**About this task**. Could each entry below be written out exactly, with every picture dropped?
**** Data
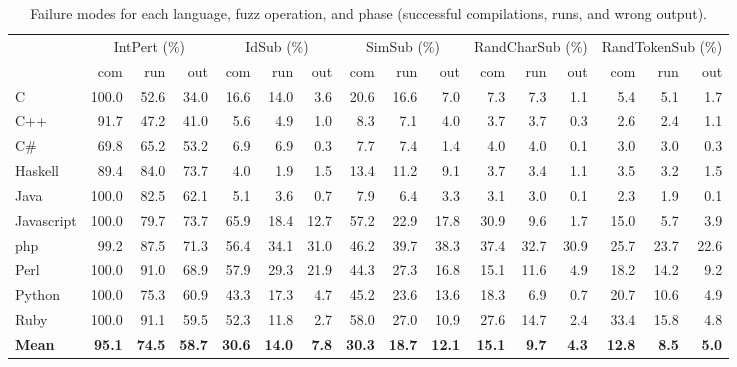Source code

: \documentclass[10pt]{sigplanconf}
\begin{document}
\begin{table}
\begin{center}
\begin{tabular}{ l r r r|r r r|r r r|r r r|r r r}
& \multicolumn{3}{c}{IntPert (\%)} & \multicolumn{3}{c}{IdSub (\%)} & \multicolumn{3}{c}{SimSub (\%)} & \multicolumn{3}{c}{RandCharSub (\%)} & \multicolumn{3}{c}{RandTokenSub (\%)}\\ 
	       & com  & run  & out  & com  & run  & out  & com  & run  & out  & com & run   & out  & com  & run  & out\\
\hline													
C & 100.0 & 52.6 & 34.0 & 16.6 & 14.0 & 3.6  & 20.6 & 16.6 & 7.0  & 7.3 & 7.3 & 1.1  & 5.4 & 5.1 & 1.7 \\
C++ & 91.7 & 47.2 & 41.0  & 5.6 & 4.9 & 1.0  & 8.3 & 7.1 & 4.0  & 3.7 & 3.7 & 0.3  & 2.6 & 2.4 & 1.1 \\
C\# & 69.8 & 65.2 & 53.2  & 6.9 & 6.9 & 0.3  & 7.7 & 7.4 & 1.4  & 4.0 & 4.0 & 0.1  & 3.0 & 3.0 & 0.3 \\
Haskell & 89.4 & 84.0 & 73.7  & 4.0 & 1.9 & 1.5  & 13.4 & 11.2 & 9.1  & 3.7 & 3.4 & 1.1  & 3.5 & 3.2 & 1.5 \\
Java & 100.0 & 82.5 & 62.1  & 5.1 & 3.6 & 0.7  & 7.9 & 6.4 & 3.3  & 3.1 & 3.0 & 0.1  & 2.3 & 1.9 & 0.1 \\
Javascript & 100.0 & 79.7 & 73.7  & 65.9 & 18.4 & 12.7  & 57.2 & 22.9 & 17.8  & 30.9 & 9.6 & 1.7  & 15.0 & 5.7 & 3.9 \\
{\sc php} & 99.2 & 87.5 & 71.3  & 56.4 & 34.1 & 31.0  & 46.2 & 39.7 & 38.3  & 37.4 & 32.7 & 30.9  & 25.7 & 23.7 & 22.6 \\
Perl & 100.0 & 91.0 & 68.9  & 57.9 & 29.3 & 21.9  & 44.3 & 27.3 & 16.8  & 15.1 & 11.6 & 4.9  & 18.2 & 14.2 & 9.2 \\
Python & 100.0 & 75.3 & 60.9  & 43.3 & 17.3 & 4.7  & 45.2 & 23.6 & 13.6  & 18.3 & 6.9 & 0.7  & 20.7 & 10.6 & 4.9 \\
Ruby & 100.0 & 91.1 & 59.5  & 52.3 & 11.8 & 2.7  & 58.0 & 27.0 & 10.9  & 27.6 & 14.7 & 2.4  & 33.4 & 15.8 & 4.8 \\
\textbf{Mean} & \textbf{95.1} & \textbf{74.5} & \textbf{58.7}  & \textbf{30.6} & \textbf{14.0} & \textbf{7.8}  & \textbf{30.3} & \textbf{18.7} & \textbf{12.1}  & \textbf{15.1} & \textbf{9.7} & \textbf{4.3}  & \textbf{12.8} & \textbf{8.5} & \textbf{5.0} \\
\end{tabular}
\end{center}
\caption{Failure modes for each language, fuzz operation, and phase (successful compilations, runs, and wrong output).}
\label{tbl:aggregated-per-language}
\end{table}
\end{document}
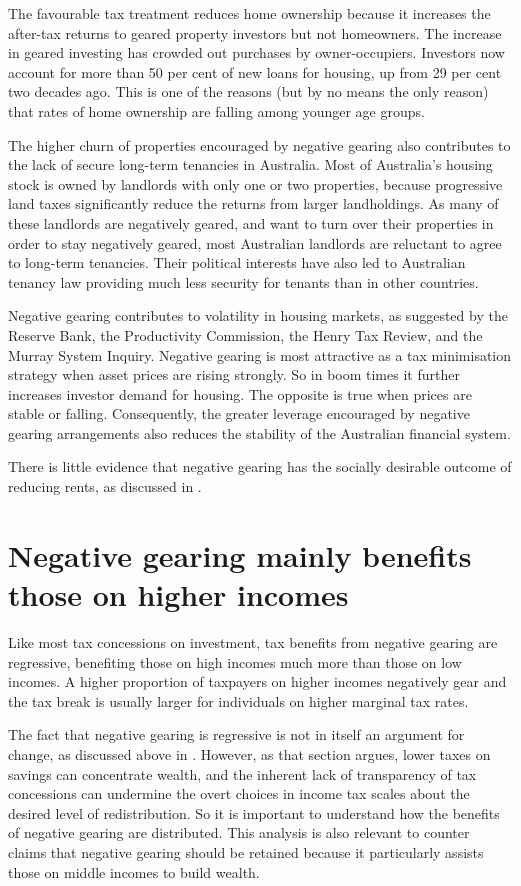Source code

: \documentclass{grattan}\usepackage[]{graphicx}\usepackage[]{color}
\begin{document}
The favourable tax treatment reduces home ownership because it increases the after-tax returns to geared property investors but not homeowners. The increase in geared investing has crowded out purchases by owner-occupiers. Investors now account for more than 50 per cent of new loans for housing, up from 29 per cent two decades ago.  This is one of the reasons (but by no means the only reason) that rates of home ownership are falling among younger age groups.

The higher churn of properties encouraged by negative gearing also contributes to the lack of secure long-term tenancies in Australia. Most of Australia's housing stock is owned by landlords with only one or two properties, because progressive land taxes significantly reduce the returns from larger landholdings.  As many of these landlords are negatively geared, and want to turn over their properties in order to stay negatively geared, most Australian landlords are reluctant to agree to long-term tenancies. Their political interests have also led to Australian tenancy law providing much less security for tenants than in other countries. 

Negative gearing contributes to volatility in housing markets, as suggested by the Reserve Bank, the Productivity Commission, the Henry Tax Review, and the Murray System Inquiry.  Negative gearing is most attractive as a tax minimisation strategy when asset prices are rising strongly. So in boom times it further increases investor demand for housing. The opposite is true when prices are stable or falling. Consequently, the greater leverage encouraged by negative gearing arrangements also reduces the stability of the Australian financial system.

There is little evidence that negative gearing has the socially desirable outcome of reducing rents, as discussed in .

\section{Negative gearing mainly benefits those on higher incomes}
Like most tax concessions on investment, tax benefits from negative gearing are regressive, benefiting those on high incomes much more than those on low incomes. A higher proportion of taxpayers on higher incomes negatively gear and the tax break is usually larger for individuals on higher marginal tax rates. 

The fact that negative gearing is regressive is not in itself an argument for change, as discussed above in . However, as that section argues, lower taxes on savings can concentrate wealth, and the inherent lack of transparency of tax concessions can undermine the overt choices in income tax scales about the desired level of redistribution. So it is important to understand how the benefits of negative gearing are distributed. This analysis is also relevant to counter claims that negative gearing should be retained because it particularly assists those on middle incomes to build wealth. 
\end{document}
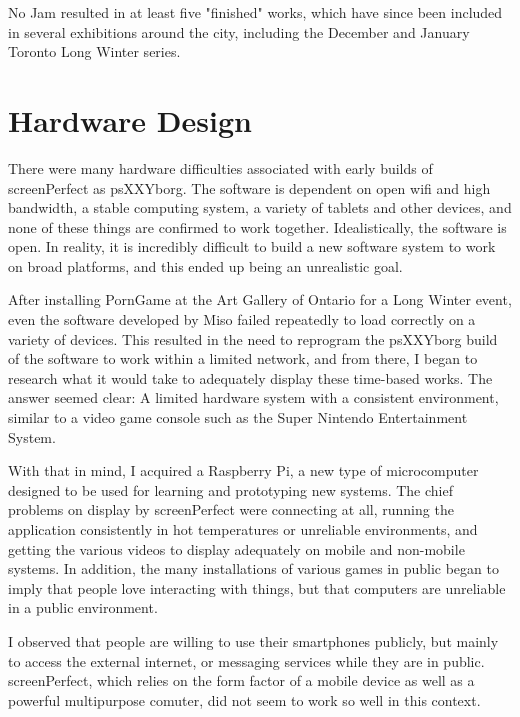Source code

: No Jam resulted in at least five "finished" works, which have since been included in several exhibitions around the city, including the December and January Toronto Long Winter series.



\section{Hardware Design}

There were many hardware difficulties associated with early builds of screenPerfect as psXXYborg. The software is dependent on open wifi and high bandwidth, a stable computing system, a variety of tablets and other devices, and none of these things are confirmed to work together. Idealistically, the software is open. In reality, it is incredibly difficult to build a new software system to work on broad platforms, and this ended up being an unrealistic goal.

After installing PornGame at the Art Gallery of Ontario for a Long Winter event, even the software developed by Miso failed repeatedly to load correctly on a variety of devices. This resulted in the need to reprogram the psXXYborg build of the software to work within a limited network, and from there, I began to research what it would take to adequately display these time-based works. The answer seemed clear: A limited hardware system with a consistent environment, similar to a video game console such as the Super Nintendo Entertainment System.

With that in mind, I acquired a Raspberry Pi, a new type of microcomputer designed to be used for learning and prototyping new systems. The chief problems on display by screenPerfect were connecting at all, running the application consistently in hot temperatures or unreliable environments, and getting the various videos to display adequately on mobile and non-mobile systems. In addition, the many installations of various games in public began to imply that people love interacting with things, but that computers are unreliable in a public environment.

I observed that people are willing to use their smartphones publicly, but mainly to access the external internet, or messaging services while they are in public. screenPerfect, which relies on the form factor of a mobile device as well as a powerful multipurpose comuter, did not seem to work so well in this context.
********
**Response to this task**.
Source code

: \documentclass[10pt]{sigplanconf}
\begin{document}
\begin{table}
\begin{center}
\begin{tabular}{ l r r r|r r r|r r r|r r r|r r r}
& \multicolumn{3}{c}{IntPert (\%)} & \multicolumn{3}{c}{IdSub (\%)} & \multicolumn{3}{c}{SimSub (\%)} & \multicolumn{3}{c}{RandCharSub (\%)} & \multicolumn{3}{c}{RandTokenSub (\%)}\\ 
	       & com  & run  & out  & com  & run  & out  & com  & run  & out  & com & run   & out  & com  & run  & out\\
\hline													
C & 100.0 & 52.6 & 34.0 & 16.6 & 14.0 & 3.6  & 20.6 & 16.6 & 7.0  & 7.3 & 7.3 & 1.1  & 5.4 & 5.1 & 1.7 \\
C++ & 91.7 & 47.2 & 41.0  & 5.6 & 4.9 & 1.0  & 8.3 & 7.1 & 4.0  & 3.7 & 3.7 & 0.3  & 2.6 & 2.4 & 1.1 \\
C\# & 69.8 & 65.2 & 53.2  & 6.9 & 6.9 & 0.3  & 7.7 & 7.4 & 1.4  & 4.0 & 4.0 & 0.1  & 3.0 & 3.0 & 0.3 \\
Haskell & 89.4 & 84.0 & 73.7  & 4.0 & 1.9 & 1.5  & 13.4 & 11.2 & 9.1  & 3.7 & 3.4 & 1.1  & 3.5 & 3.2 & 1.5 \\
Java & 100.0 & 82.5 & 62.1  & 5.1 & 3.6 & 0.7  & 7.9 & 6.4 & 3.3  & 3.1 & 3.0 & 0.1  & 2.3 & 1.9 & 0.1 \\
Javascript & 100.0 & 79.7 & 73.7  & 65.9 & 18.4 & 12.7  & 57.2 & 22.9 & 17.8  & 30.9 & 9.6 & 1.7  & 15.0 & 5.7 & 3.9 \\
{\sc php} & 99.2 & 87.5 & 71.3  & 56.4 & 34.1 & 31.0  & 46.2 & 39.7 & 38.3  & 37.4 & 32.7 & 30.9  & 25.7 & 23.7 & 22.6 \\
Perl & 100.0 & 91.0 & 68.9  & 57.9 & 29.3 & 21.9  & 44.3 & 27.3 & 16.8  & 15.1 & 11.6 & 4.9  & 18.2 & 14.2 & 9.2 \\
Python & 100.0 & 75.3 & 60.9  & 43.3 & 17.3 & 4.7  & 45.2 & 23.6 & 13.6  & 18.3 & 6.9 & 0.7  & 20.7 & 10.6 & 4.9 \\
Ruby & 100.0 & 91.1 & 59.5  & 52.3 & 11.8 & 2.7  & 58.0 & 27.0 & 10.9  & 27.6 & 14.7 & 2.4  & 33.4 & 15.8 & 4.8 \\
\textbf{Mean} & \textbf{95.1} & \textbf{74.5} & \textbf{58.7}  & \textbf{30.6} & \textbf{14.0} & \textbf{7.8}  & \textbf{30.3} & \textbf{18.7} & \textbf{12.1}  & \textbf{15.1} & \textbf{9.7} & \textbf{4.3}  & \textbf{12.8} & \textbf{8.5} & \textbf{5.0} \\
\end{tabular}
\end{center}
\caption{Failure modes for each language, fuzz operation, and phase (successful compilations, runs, and wrong output).}
\label{tbl:aggregated-per-language}
\end{table}
\end{document}
Source code

: \documentclass{grattan}\usepackage[]{graphicx}\usepackage[]{color}
\begin{document}
The favourable tax treatment reduces home ownership because it increases the after-tax returns to geared property investors but not homeowners. The increase in geared investing has crowded out purchases by owner-occupiers. Investors now account for more than 50 per cent of new loans for housing, up from 29 per cent two decades ago.  This is one of the reasons (but by no means the only reason) that rates of home ownership are falling among younger age groups.

The higher churn of properties encouraged by negative gearing also contributes to the lack of secure long-term tenancies in Australia. Most of Australia's housing stock is owned by landlords with only one or two properties, because progressive land taxes significantly reduce the returns from larger landholdings.  As many of these landlords are negatively geared, and want to turn over their properties in order to stay negatively geared, most Australian landlords are reluctant to agree to long-term tenancies. Their political interests have also led to Australian tenancy law providing much less security for tenants than in other countries. 

Negative gearing contributes to volatility in housing markets, as suggested by the Reserve Bank, the Productivity Commission, the Henry Tax Review, and the Murray System Inquiry.  Negative gearing is most attractive as a tax minimisation strategy when asset prices are rising strongly. So in boom times it further increases investor demand for housing. The opposite is true when prices are stable or falling. Consequently, the greater leverage encouraged by negative gearing arrangements also reduces the stability of the Australian financial system.

There is little evidence that negative gearing has the socially desirable outcome of reducing rents, as discussed in .

\section{Negative gearing mainly benefits those on higher incomes}
Like most tax concessions on investment, tax benefits from negative gearing are regressive, benefiting those on high incomes much more than those on low incomes. A higher proportion of taxpayers on higher incomes negatively gear and the tax break is usually larger for individuals on higher marginal tax rates. 

The fact that negative gearing is regressive is not in itself an argument for change, as discussed above in . However, as that section argues, lower taxes on savings can concentrate wealth, and the inherent lack of transparency of tax concessions can undermine the overt choices in income tax scales about the desired level of redistribution. So it is important to understand how the benefits of negative gearing are distributed. This analysis is also relevant to counter claims that negative gearing should be retained because it particularly assists those on middle incomes to build wealth. 
\end{document}
Source code

: No Jam resulted in at least five "finished" works, which have since been included in several exhibitions around the city, including the December and January Toronto Long Winter series.



\section{Hardware Design}

There were many hardware difficulties associated with early builds of screenPerfect as psXXYborg. The software is dependent on open wifi and high bandwidth, a stable computing system, a variety of tablets and other devices, and none of these things are confirmed to work together. Idealistically, the software is open. In reality, it is incredibly difficult to build a new software system to work on broad platforms, and this ended up being an unrealistic goal.

After installing PornGame at the Art Gallery of Ontario for a Long Winter event, even the software developed by Miso failed repeatedly to load correctly on a variety of devices. This resulted in the need to reprogram the psXXYborg build of the software to work within a limited network, and from there, I began to research what it would take to adequately display these time-based works. The answer seemed clear: A limited hardware system with a consistent environment, similar to a video game console such as the Super Nintendo Entertainment System.

With that in mind, I acquired a Raspberry Pi, a new type of microcomputer designed to be used for learning and prototyping new systems. The chief problems on display by screenPerfect were connecting at all, running the application consistently in hot temperatures or unreliable environments, and getting the various videos to display adequately on mobile and non-mobile systems. In addition, the many installations of various games in public began to imply that people love interacting with things, but that computers are unreliable in a public environment.

I observed that people are willing to use their smartphones publicly, but mainly to access the external internet, or messaging services while they are in public. screenPerfect, which relies on the form factor of a mobile device as well as a powerful multipurpose comuter, did not seem to work so well in this context.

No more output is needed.